On 15 December, the battalion after action report stated, "The military situation was unchanged. Our Sound Outposts reported enemy armor massing along the Schnee Eifel ridge. Unusually heavy enemy patrol activity indicated that the Germans were preparing for a counteroffensive." Few of us soldiers knew that on that day, however.

Saturday, 16 December
"The enemy opened a large scale counteroffensive along the Schnee Eifel ridge,
 the after action report stated. "The attack was preceded by 1.5 hours of artillery preparation. The enemy reached the town of Auw by 0900.

Going out to survey that morning just west of Schonberg, I was rear rodman. The artillery fire was very heavy. German shells were landing just over the hill from us. Lieutenant Tyler came out shortly after noon to bring us in just as two buzz bombs, one very low, exploded near us. We were told to get all personal equipment ready and loaded into vehicles.

In the meantime, A Battery was ordered to evacuate its installations, and within a couple of hours the convoy began to move toward Maldingen. Colonel Lushene left for VIII Corps Artillery to speak to the general about withdrawing the battalion to a safer position. He returned late in the afternoon. By the end of the day, the after action report recorded, all men in A Battery were accounted for and safe, with the exception of nine men mission from two flash observation posts. (OPs) It was believed that the two crews had been surrounded and captured before they could escape. It was apparent that A Battery also lost a lot of equipment.

Amid reports and rumors, the day of confusion ended in complete bewilderment. The power as off and lights were out. The word had gone around that the 106th Division, nicknamed "the Hungry and Sick." and/or "General Alan Jones' three Ring Circus." had numerous lights on the night before and that the officer of the day (OD) had a flare sent up to inspect the guard.
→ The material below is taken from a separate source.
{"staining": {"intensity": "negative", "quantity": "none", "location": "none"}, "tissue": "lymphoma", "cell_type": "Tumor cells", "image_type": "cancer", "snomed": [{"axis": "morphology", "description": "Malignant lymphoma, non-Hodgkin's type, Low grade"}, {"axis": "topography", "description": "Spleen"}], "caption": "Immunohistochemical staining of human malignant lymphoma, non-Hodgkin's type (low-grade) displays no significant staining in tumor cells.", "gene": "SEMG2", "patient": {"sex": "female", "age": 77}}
As night fell, our retreating tanks and 155 mm howitzers were massing at road junctions. There were many flashes and much heavy firing all through the night.

It is difficult to describe my feelings that evening. To say "shock and dismay" would be an understatement. I had seen training films on every conceivable subject, I thought, but never one on how to retreat. As noncombat troops, we were sorely unprepared. At least I was. I still had never fired a machine gun. I fired on round on a bazooka at Fort Bragg, and perhaps threw a hand grenade there once. I had not fired a shot at anything since qualifying on the Fort Bragg firing range on the Enfield rifle in 1943 and on the carbine that last spring in the U. S., which seemed so far away in time and space.

Marilu: Lu at least had experience in his younger years hunting with his father, so he might not have felt quite so unprepared for the prospect that faced him and his comrades at this point.